Dataset →
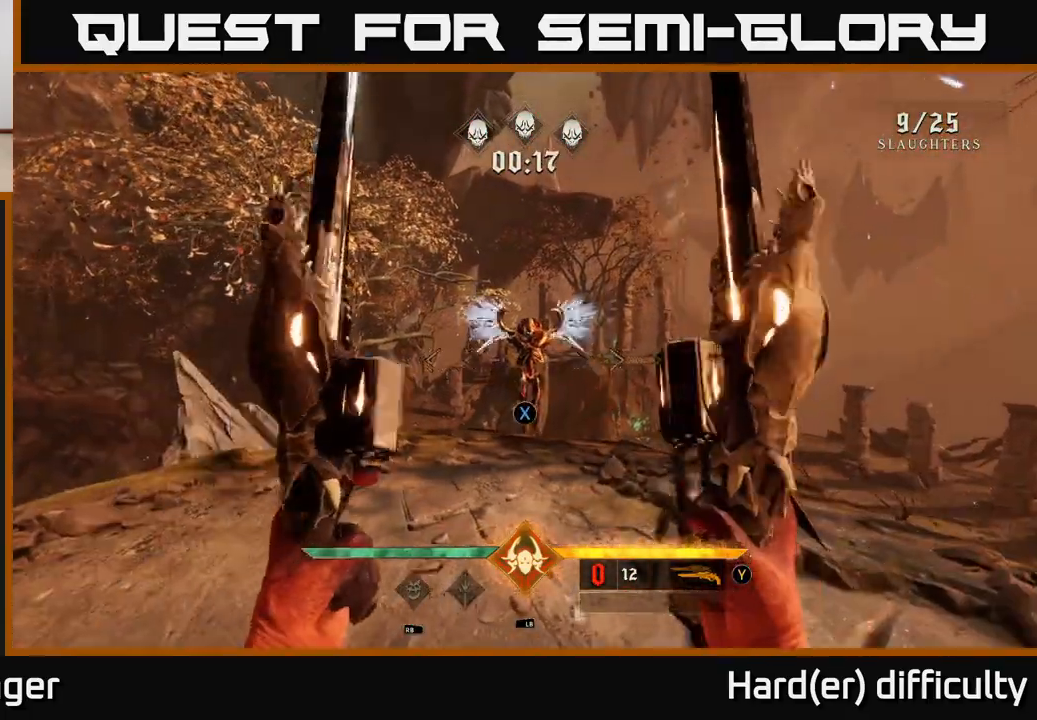
{"buttons": ["R2"], "left_stick": "center", "right_stick": "up-right", "events": [[33, "X", "up"], [450, "right_stick", "up-right"], [500, "R2", "down"]]}
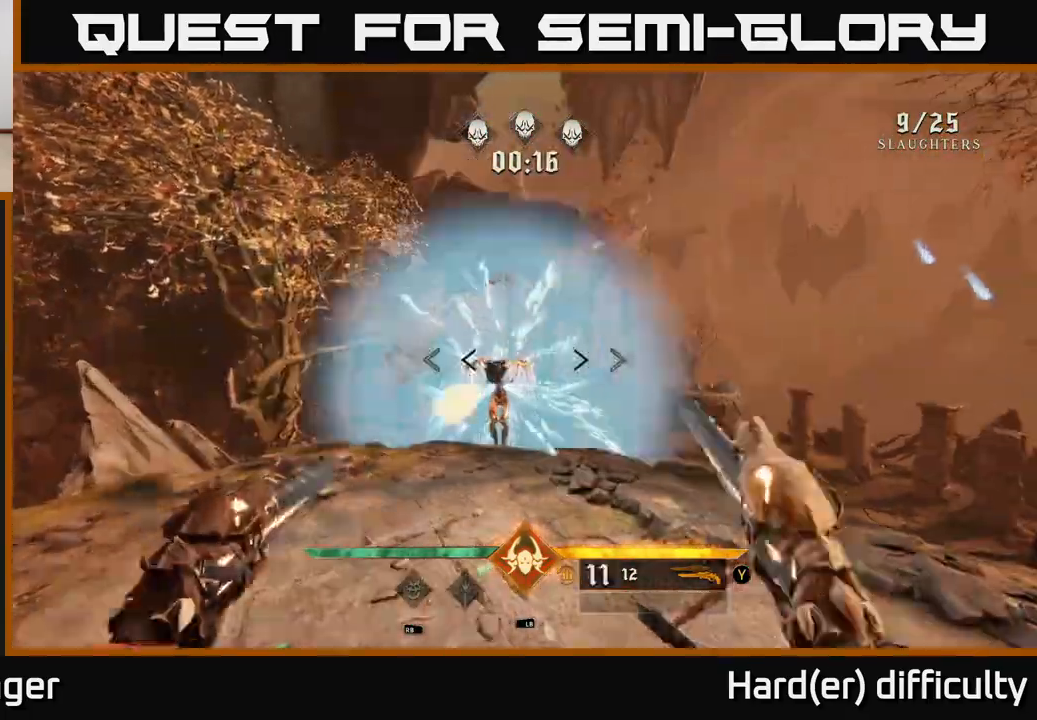
{"buttons": [], "left_stick": "center", "right_stick": "right", "events": [[17, "right_stick", "center"], [33, "left_stick", "left"], [67, "R2", "up"], [150, "left_stick", "center"], [450, "right_stick", "right"]]}
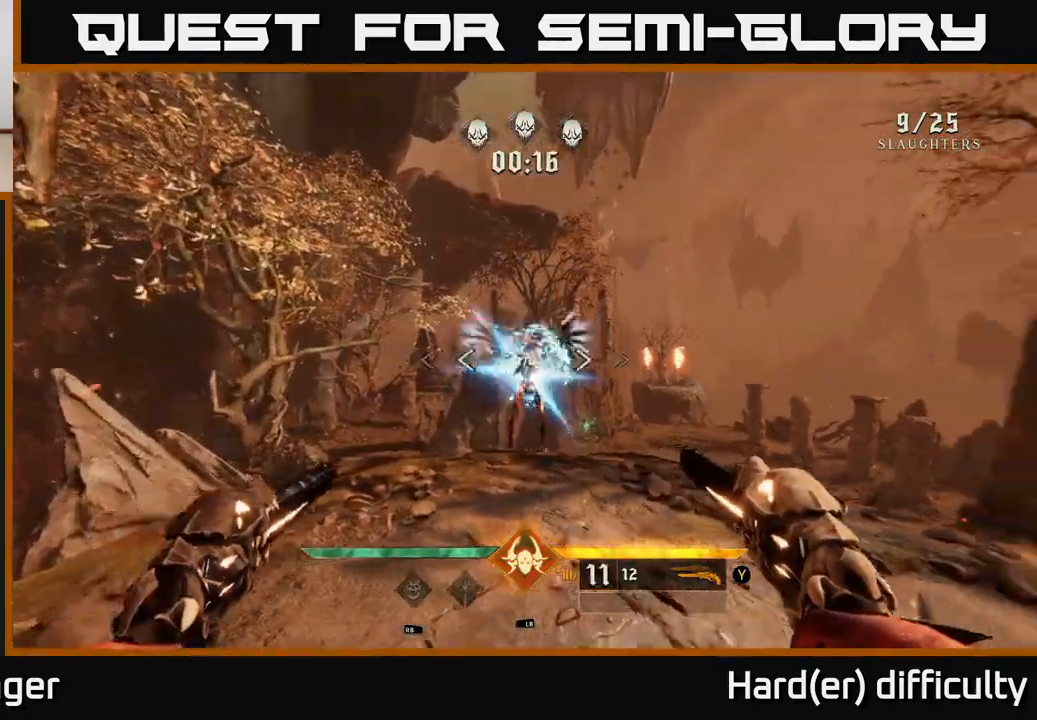
{"buttons": [], "left_stick": "left", "right_stick": "down-right", "events": [[17, "R2", "down"], [50, "left_stick", "left"], [83, "R2", "up"], [83, "right_stick", "center"], [167, "left_stick", "center"], [450, "right_stick", "down-right"], [467, "left_stick", "left"]]}
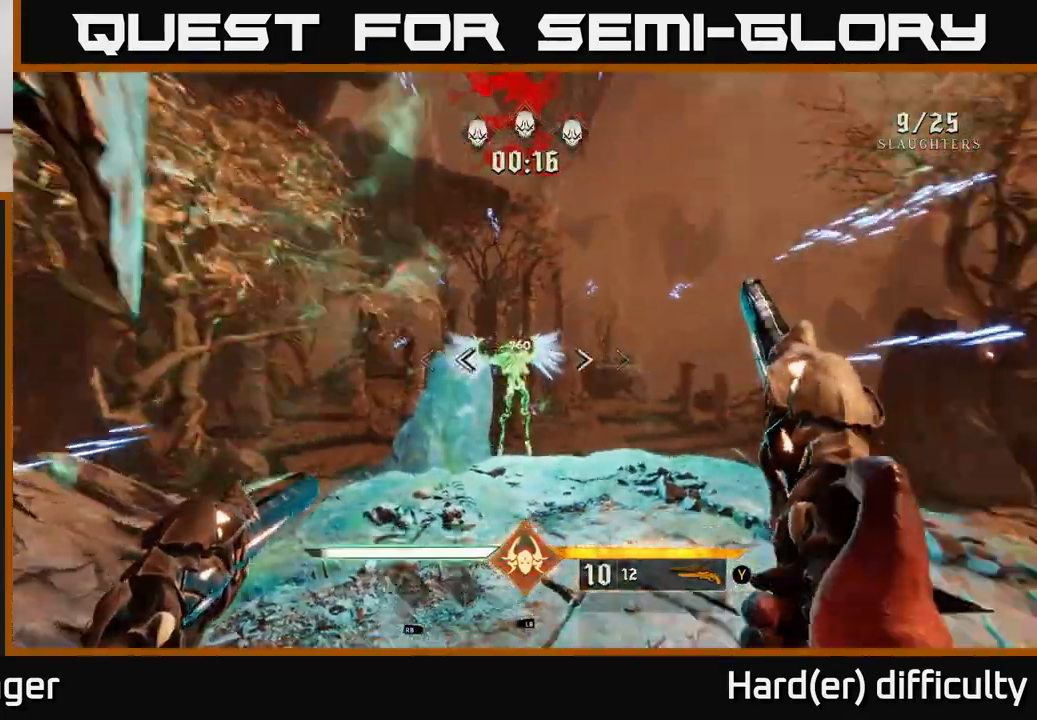
{"buttons": [], "left_stick": "center", "right_stick": "up-right", "events": [[33, "R2", "down"], [67, "right_stick", "center"], [83, "R2", "up"], [100, "left_stick", "center"], [483, "right_stick", "up-right"]]}
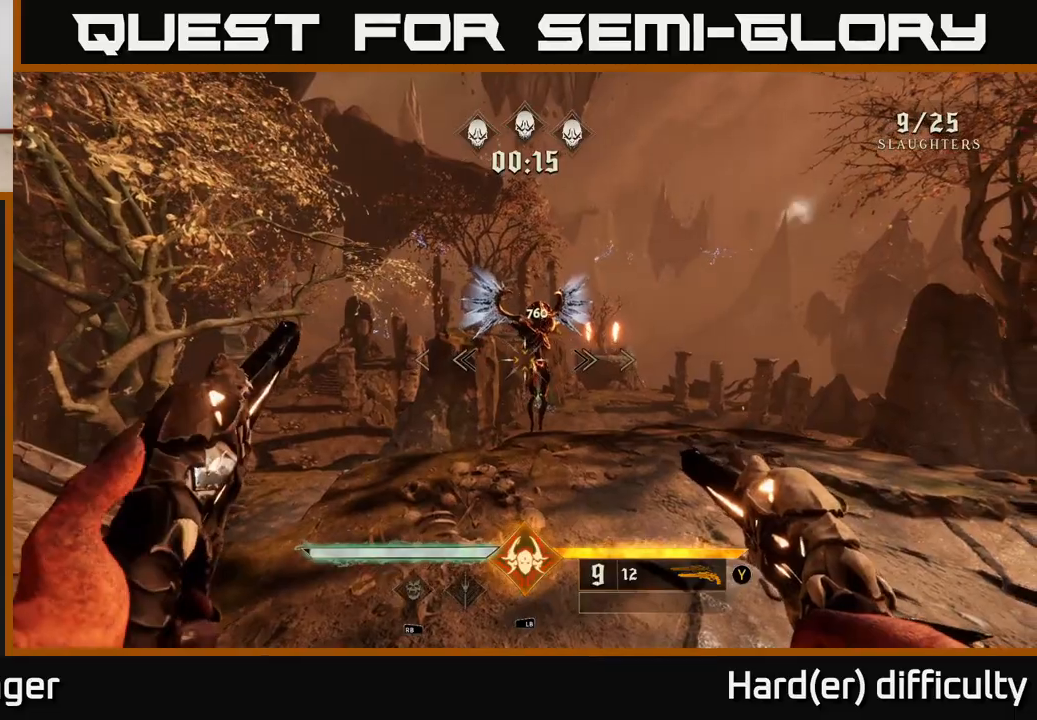
{"buttons": [], "left_stick": "center", "right_stick": "center", "events": [[100, "R2", "down"], [100, "right_stick", "center"], [183, "R2", "up"]]}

Work to be completed →
Reproduce the entries exactly. Do not carry over any picture.

Solution to the exercise →
{"buttons": ["R2"], "left_stick": "center", "right_stick": "up-right", "events": [[33, "X", "up"], [450, "right_stick", "up-right"], [500, "R2", "down"]]}
{"buttons": [], "left_stick": "center", "right_stick": "right", "events": [[17, "right_stick", "center"], [33, "left_stick", "left"], [67, "R2", "up"], [150, "left_stick", "center"], [450, "right_stick", "right"]]}
{"buttons": [], "left_stick": "left", "right_stick": "down-right", "events": [[17, "R2", "down"], [50, "left_stick", "left"], [83, "R2", "up"], [83, "right_stick", "center"], [167, "left_stick", "center"], [450, "right_stick", "down-right"], [467, "left_stick", "left"]]}
{"buttons": [], "left_stick": "center", "right_stick": "up-right", "events": [[33, "R2", "down"], [67, "right_stick", "center"], [83, "R2", "up"], [100, "left_stick", "center"], [483, "right_stick", "up-right"]]}
{"buttons": [], "left_stick": "center", "right_stick": "center", "events": [[100, "R2", "down"], [100, "right_stick", "center"], [183, "R2", "up"]]}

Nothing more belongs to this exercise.